Ford’s problems in China are not just abroad. The company said in February that it would collaborate with Chinese supplier CATL on a new $3.5 billion battery plant for electric vehicles in Michigan. The deal has drawn criticism from some Republicans, including the senator. Marco Rubio of Florida, who asked the Biden administration to review Ford’s deal to license technology from CATL.
Ford CEO Jim Farley in February. 13, 2023 at an automaker’s battery lab in suburban Detroit, announcing a new $3.5 billion battery plant in the state to produce lithium iron phosphate, or LFP, batteries.
Michael Weiland/CNBC
The joint venture between Stellantis and the Guangzhou Automobile Group to produce jeeps in China filed for bankruptcy in late 2022 after the decision to dissolve the partnership and import SUVs into the country.

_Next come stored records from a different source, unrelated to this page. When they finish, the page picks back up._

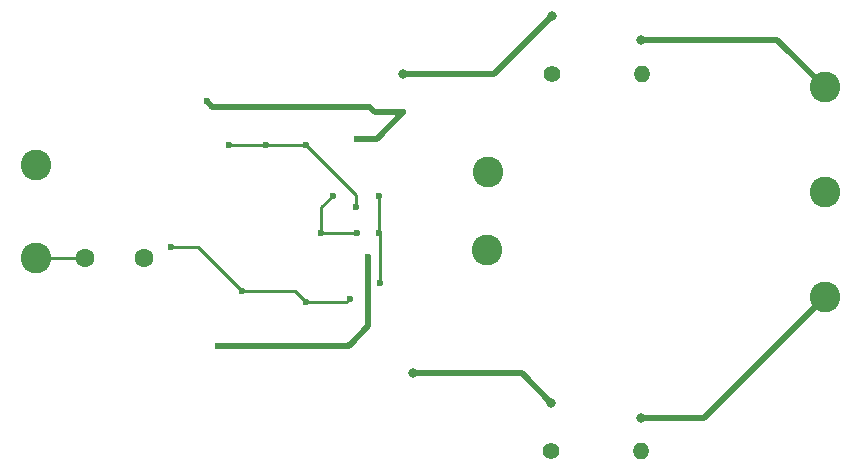
<source format=gbr>
G04 #@! TF.GenerationSoftware,KiCad,Pcbnew,(5.1.7-0-10_14)*
G04 #@! TF.CreationDate,2020-11-05T19:58:30+01:00*
G04 #@! TF.ProjectId,pre-amp-discret,7072652d-616d-4702-9d64-697363726574,rev?*
G04 #@! TF.SameCoordinates,Original*
G04 #@! TF.FileFunction,Copper,L2,Bot*
G04 #@! TF.FilePolarity,Positive*
%FSLAX46Y46*%
G04 Gerber Fmt 4.6, Leading zero omitted, Abs format (unit mm)*
G04 Created by KiCad (PCBNEW (5.1.7-0-10_14)) date 2020-11-05 19:58:30*
%MOMM*%
%LPD*%
G01*
G04 APERTURE LIST*
G04 #@! TA.AperFunction,ComponentPad*
%ADD10O,1.400000X1.400000*%
G04 #@! TD*
G04 #@! TA.AperFunction,ComponentPad*
%ADD11C,1.400000*%
G04 #@! TD*
G04 #@! TA.AperFunction,ComponentPad*
%ADD12C,2.600000*%
G04 #@! TD*
G04 #@! TA.AperFunction,ComponentPad*
%ADD13C,1.600000*%
G04 #@! TD*
G04 #@! TA.AperFunction,ViaPad*
%ADD14C,0.600000*%
G04 #@! TD*
G04 #@! TA.AperFunction,ViaPad*
%ADD15C,0.800000*%
G04 #@! TD*
G04 #@! TA.AperFunction,Conductor*
%ADD16C,0.500000*%
G04 #@! TD*
G04 #@! TA.AperFunction,Conductor*
%ADD17C,0.250000*%
G04 #@! TD*
G04 APERTURE END LIST*
D10*
X178765200Y-143814800D03*
D11*
X171145200Y-143814800D03*
D10*
X178816000Y-111912400D03*
D11*
X171196000Y-111912400D03*
D12*
X165760400Y-120243600D03*
X165709600Y-126796800D03*
X194310000Y-121920000D03*
X127508000Y-127508000D03*
X194310000Y-130810000D03*
X127508000Y-119634000D03*
X194310000Y-113030000D03*
D13*
X131652000Y-127508000D03*
X136652000Y-127508000D03*
D14*
X154686000Y-117398800D03*
X158597600Y-115163600D03*
X141986000Y-114249200D03*
X155752800Y-114706400D03*
D15*
X158597600Y-111912400D03*
X171196000Y-107035600D03*
D14*
X142951200Y-134975600D03*
X146608800Y-134975600D03*
X152298400Y-134924800D03*
X154076400Y-134874000D03*
X155651200Y-127406400D03*
D15*
X159461200Y-137262800D03*
X171160400Y-139782800D03*
D14*
X138938000Y-126542800D03*
X145002000Y-130286800D03*
X150418800Y-131267200D03*
X154076400Y-130962400D03*
X156616400Y-129641600D03*
X156601200Y-125406400D03*
X156597600Y-122240000D03*
D15*
X178765200Y-109016800D03*
X178765200Y-141071600D03*
D14*
X150418800Y-117957600D03*
X147015200Y-117957600D03*
X143865600Y-117957600D03*
X154635200Y-123190000D03*
X151688800Y-125374400D03*
X154701200Y-125406400D03*
X152635200Y-122240000D03*
D16*
X156362400Y-117398800D02*
X158597600Y-115163600D01*
X154686000Y-117398800D02*
X156362400Y-117398800D01*
X156210000Y-115163600D02*
X155752800Y-114706400D01*
X158597600Y-115163600D02*
X156210000Y-115163600D01*
X142443200Y-114706400D02*
X141986000Y-114249200D01*
X155752800Y-114706400D02*
X142443200Y-114706400D01*
X166319200Y-111912400D02*
X171196000Y-107035600D01*
X158597600Y-111912400D02*
X166319200Y-111912400D01*
D17*
X127508000Y-127508000D02*
X131652000Y-127508000D01*
D16*
X155651200Y-133299200D02*
X155651200Y-127406400D01*
X154076400Y-134874000D02*
X155651200Y-133299200D01*
X142951200Y-134975600D02*
X146608800Y-134975600D01*
X152247600Y-134975600D02*
X152298400Y-134924800D01*
X146608800Y-134975600D02*
X152247600Y-134975600D01*
X154025600Y-134924800D02*
X154076400Y-134874000D01*
X152298400Y-134924800D02*
X154025600Y-134924800D01*
X168640400Y-137262800D02*
X171160400Y-139782800D01*
X159461200Y-137262800D02*
X168640400Y-137262800D01*
D17*
X141258000Y-126542800D02*
X145002000Y-130286800D01*
X138938000Y-126542800D02*
X141258000Y-126542800D01*
X149438400Y-130286800D02*
X150418800Y-131267200D01*
X145002000Y-130286800D02*
X149438400Y-130286800D01*
X153771600Y-131267200D02*
X154076400Y-130962400D01*
X150418800Y-131267200D02*
X153771600Y-131267200D01*
X156616400Y-125421600D02*
X156601200Y-125406400D01*
X156616400Y-129641600D02*
X156616400Y-125421600D01*
X156601200Y-122243600D02*
X156597600Y-122240000D01*
X156601200Y-125406400D02*
X156601200Y-122243600D01*
D16*
X190296800Y-109016800D02*
X194310000Y-113030000D01*
X178765200Y-109016800D02*
X190296800Y-109016800D01*
X184048400Y-141071600D02*
X194310000Y-130810000D01*
X178765200Y-141071600D02*
X184048400Y-141071600D01*
D17*
X143865600Y-117957600D02*
X147015200Y-117957600D01*
X147015200Y-117957600D02*
X150418800Y-117957600D01*
X154635200Y-122174000D02*
X150418800Y-117957600D01*
X154635200Y-123190000D02*
X154635200Y-122174000D01*
X154669200Y-125374400D02*
X154701200Y-125406400D01*
X151688800Y-125374400D02*
X154669200Y-125374400D01*
X151688800Y-123186400D02*
X152635200Y-122240000D01*
X151688800Y-125374400D02*
X151688800Y-123186400D01*
M02*

</source>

Stellantis CEO Carlos Tavares said the company is taking an “asset-light” approach in the country, focusing on increasing profits and not necessarily sales, which are down 7% in 2022.
“It’s also important to realize that our financial conditions in China are improving dramatically,” he told reporters during a call last month, adding that the company is “cleaning up.”
While America-focused automakers regroup, domestic automakers in China continue to make gains in their home market.
“People in China are proud,” said Nio owner Sundin.
“The same way ‘American Made’ is in the US and all the patriotism behind it, in China, [it’s] Same thing: “Finally, we can make a phone or we can make a car as good or better than foreign automakers.”
CNBC channel Evelyn Cheng Contribute to this report.